When it comes to learning the true dimensions of love, there is no substitute for encountering the living God. Which is why it’s important that we put ourselves in the places where Christ has promised to reveal himself: at the table, in the word shared in community, and among the least and outcast and lonely. It is in practice that we are able to live into the mystery, and to experience beyond knowledge. 

It’s a mystery, how at the Lord’s table a tiny piece of bread and a sip of wine can feed our bodies and our souls, how we are lifted up and given a glimpse of Christ’s heavenly banquet, where even those we have marginalised are honoured guests. It’s a mystery how sharing this hour together can change the way we see and act during all the other hours of our lives. It’s a mystery how giving of ourselves and our resources can make us feel full. 

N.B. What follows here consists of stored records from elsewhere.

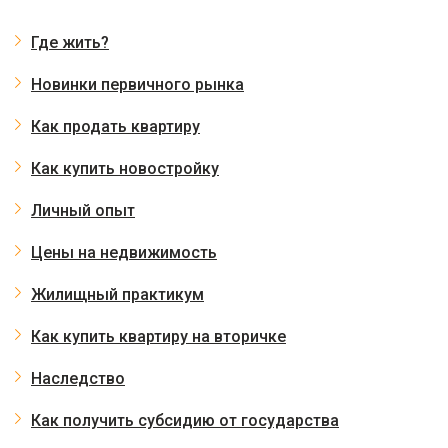
Где жить?
Новинки первичного рынка
Как продать квартиру
Как купить новостройку
Личный опыт
Цены на недвижимость
Жилищный практикум
Как купить квартиру на вторичке
Наследство
Как получить субсидию от государства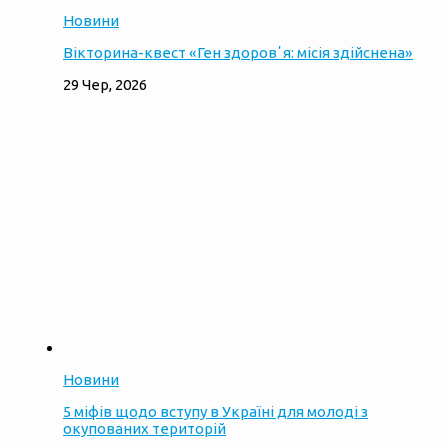
Новини
Вікторина-квест «Ген здоровʼя: місія здійснена»
29 Чер, 2026
Новини
5 міфів щодо вступу в Україні для молоді з
окупованих територій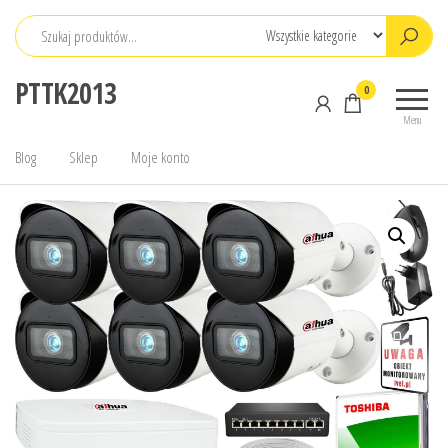
Przejdź
do
treści
PTTK2013
0
Menu
Blog
Sklep
Moje konto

Ephesians says that when we have experienced this mystery, when we have come to know the love of Christ that is beyond knowledge, we will be filled with all the fullness of God. This is addressed to plural you, to the whole Church, the Body of Christ. Together, when we allow ourselves to experience the love of God in all its glorious breadth, length, height, and depth, we will find that the Church on earth becomes ever more what the Church in heaven already is, the dwelling place of God—who, remember, came among us as one who serves.

There is a video that makes the rounds of social media every now and then called “Twinkies with God.” In it, a young white American boy packs up his rucksack with Twinkies and apple juice, tells his mom he’s going to look for God, and heads out the door. He rides the subway and walks through the neighbourhood until he comes to a park bench, occupied by a middle-aged African-American woman who is homeless. He opens up his pack and offers her a Twinkie, which she accepts and begins to eat with glee. The two sit together, talking and laughing, eating Twinkies and drinking apple juice together in the park. When the boy goes home, his mother asks “did you find him?” And the boy replies “MOOOM, God is a woman and she has the most beautiful smile.” Meanwhile, the woman walks away and joins a friend sitting on the pavement with her sign and cup for change, who asks “why are you in such a good mood?” The woman answers “I just had Twinkies with God! He’s much younger than I expected.”

When we think we have God figured out, what we’ve figured out is not God. So may we come to know beyond knowledge, to love beyond borders, and find ourselves filled to overflowing with all the fullness of God, whose abundant life is more than we can ever ask or even imagine.